Mi amigo Charly pasó a buscarme en su Citroën saturado de instrumentos para que lo acompañara al Café de abril, donde tocaba con su banda. Hacían tanto ruido esas ruedas sobre el empedrado de Palermo que su voz se entrecortaba, sin embargo, escuché con claridad cuando dijo que ese café era sólo para mujeres. Yo ni siquiera había imaginado que un sitio así existiera y menos que llegaría a él sin tener que hacer el gesto complicadísimo de ir a buscarlo.
Mi único intento de acercarme a la gente de onda, como se decía entonces, había sido al pedirle a Paula, la hija de la modista Doña Paula, que me llevara con ella a un encuentro entre los fans de Boy George en la Galería Jardín de la calle Florida. No tenían muchas posibilidades de elegir otro meeting point porque ya les habían pasado cosas feas, como cuando el gerente de una confitería del microcentro apeló al derecho de admisión. Menos todavía podían juntarse en el departamento de alguna porque casi todas vivían en pensiones donde no se permitían visitas. Le pregunté qué hacían cuando se reunían y me contó que charlaban, intercambiaban grabaciones y noticias sobre Culture Club. Y que desde el último sábado se sentía feliz porque gracias a una revista Pelo que le habían prestado, había podido traducir su hit preferido.

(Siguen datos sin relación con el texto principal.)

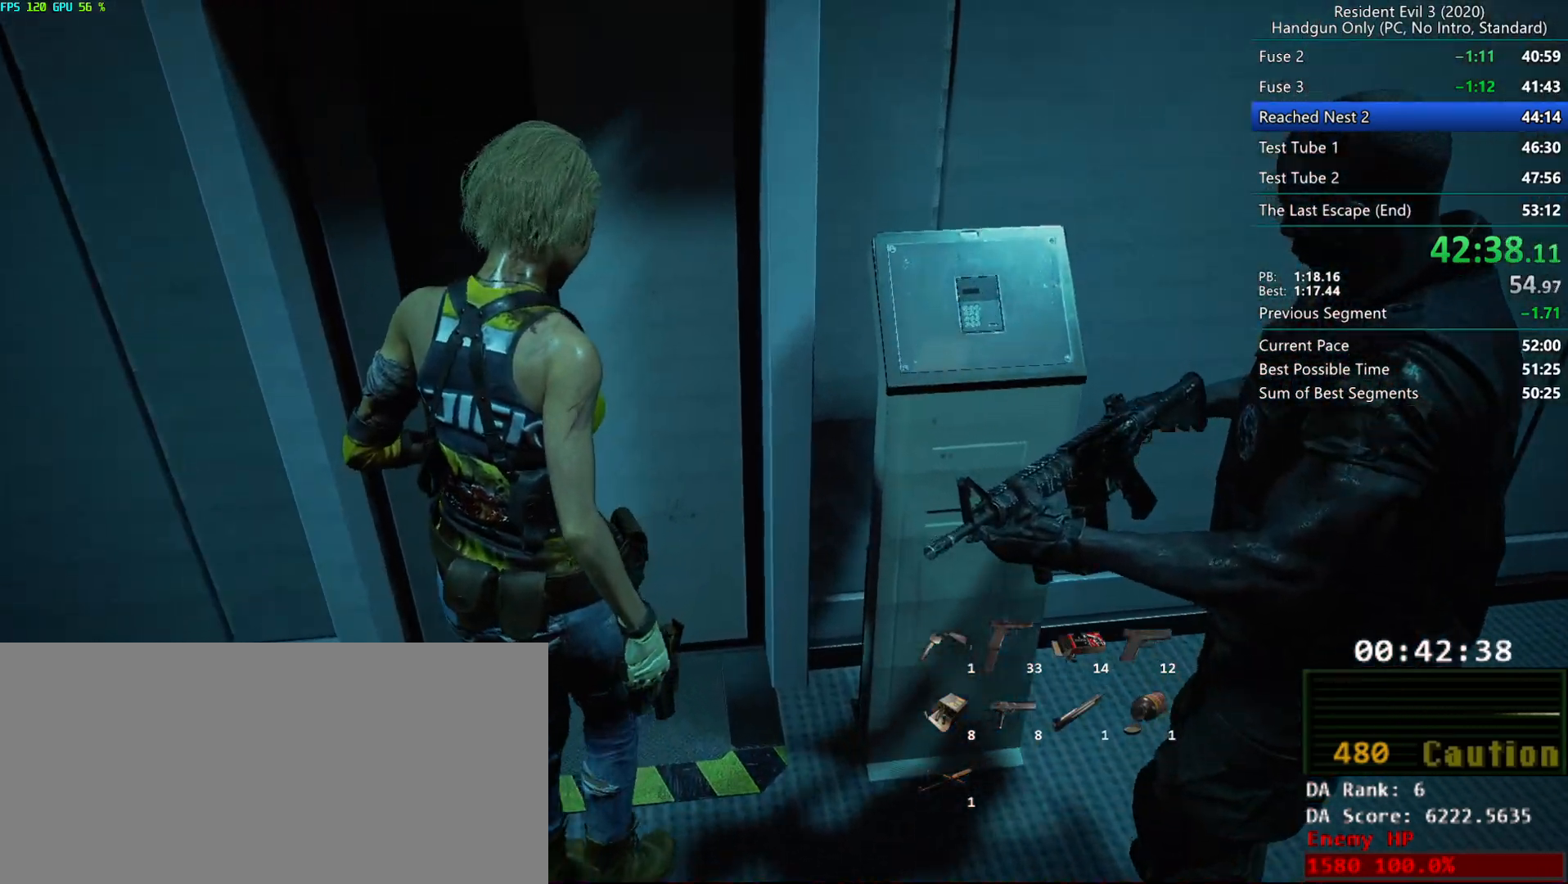
{"keys": [], "mouse": [], "events": []}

Me lo cantó: Karma, karma, karma, karma, camaleón/ vienes y vas, vienes y vas/ amarte sería fácil si tus colores fueron los que sueño/ rojo, verde y dorado/ rojo, verde y dorado. El dueño de la Pelo era Esteban, un fan que la enamoró. Varias veces insistí en ir, pero siempre se hacía la disimulada y cuando la veía en el taller literario de la biblioteca, se daba una palmadita en la frente y decía que se había olvidado de pasarme a buscar. Creo que yo era para ella como una hermana menor que no tenía intención de andar cargando en sus salidas por Capital. Hasta hoy sigo imaginando esas reuniones exóticas y sólo Paula sabe cuánto me hubiera gustado comer con ellas masas finas delante de aquél gerente.
La última vez que la vi en el barrio fue la tarde de Nochebuena de 1986. Pasó a los piques por la vereda de enfrente con un bolso Hendy, su campera de corderito doblada en un antebrazo y en la otra mano la valijita de maquillajes. Me di cuenta que enfilaba para la estación y me pregunté dónde festejaría la Navidad, si me había propuesto encontrarnos pasadas las doce. Supe después que se iba para no volver, que acababa de decirle a Doña Paula que se olvidaran de ella. Pasó que horas antes el del puesto de diarios había visto que Esteban la despedía en la esquina con un beso fogoso y le fue con el chisme al papá que, furioso como estaba, le dijo que nunca más iba a pasar por boludo delante de los vecinos y ahí nomás se la zampó.
Ni mú hizo tu costurera para sacarme de encima al bruto ese que me partió en dos la ceja recién depilada. Yo estaba en la cocina haciendo el matambre y apareció de golpe, con el puño cerrado. Después suplicó que me quedara, ¿para qué? ¿para que otra vez me la de?, se descargó conmigo cuando nos volvimos a ver un año después, exactamente, la tarde de Nochebuena del ‘87. Estaba parada en el andén de Pacífico, donde bajé para ir al Café de Abril a celebrar con un grupo de amigas. Qué alegría encontrarla. Había adelgazado y estaba pintada, pero no como cuando caminábamos por Caseros, apenas con delineador y rimel; me pareció el desquite de tanta mesura su sombra chillona y en los labios un brillo que parecía una pátina de oro rosa. El sombrero sobre un pañuelo y las trenzas hacia adelante, me dejaron en claro que aunque todo hubiera cambiado en su vida -incluso su amor por Esteban, que de novio intentó pasar a fiolo, pero no pudo-, su devoción por Boy George seguía intacta.